Bagi Karyono pekerja becak bergantung pada pendapatan tiap harinya. Berapapun yang didapat hari ini, jumlah itu yang akan digunakan untuk makan hari itu juga.

Dirinya tak menampik jika PPKM yang diberlakukan pemerintah sudah sangat buruk. Tak adanya kebijakan yang solutif bahkan menjadi dilema bagi pembecak. Tidak adanya wisatawan, pembecak baru lima hari kemudian beroperasi kembali.

"Ya ada yang mengikuti kondisi atau waktu hari libur. Biasanya kan ramai pada waktu itu, meskipun sampai di lokasi, justru tidak ada penumpang," ujar dia.

Ia juga mengatakan bahwa ada beberapa rekannya yang meninggal saat menunggu di atas becak. Meski tidak tau penyebab pastinya, kejadian tersebut tak jauh dari kondisi PPKM saat ini.

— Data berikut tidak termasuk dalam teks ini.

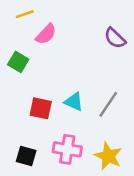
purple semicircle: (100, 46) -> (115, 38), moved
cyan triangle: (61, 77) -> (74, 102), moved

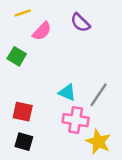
purple semicircle: (115, 38) -> (80, 23), moved
red square: (41, 108) -> (23, 112), moved
pink cross: (67, 149) -> (76, 120), moved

"Kalau tidak narik, 3-5 hari mau makan apa.  Lama-lama bukan takut karena Corona, tapi takut mati kelaparan," katanya.

Saat ini pengayuh becak tak banyak bisa berharap. Pasrah mungkin menjadi salah satu hal yang dapat mereka lakukan. Uluran tangan memang membantu, namun hanya sedikit meringankan beban hidup mereka di situasi seperti ini.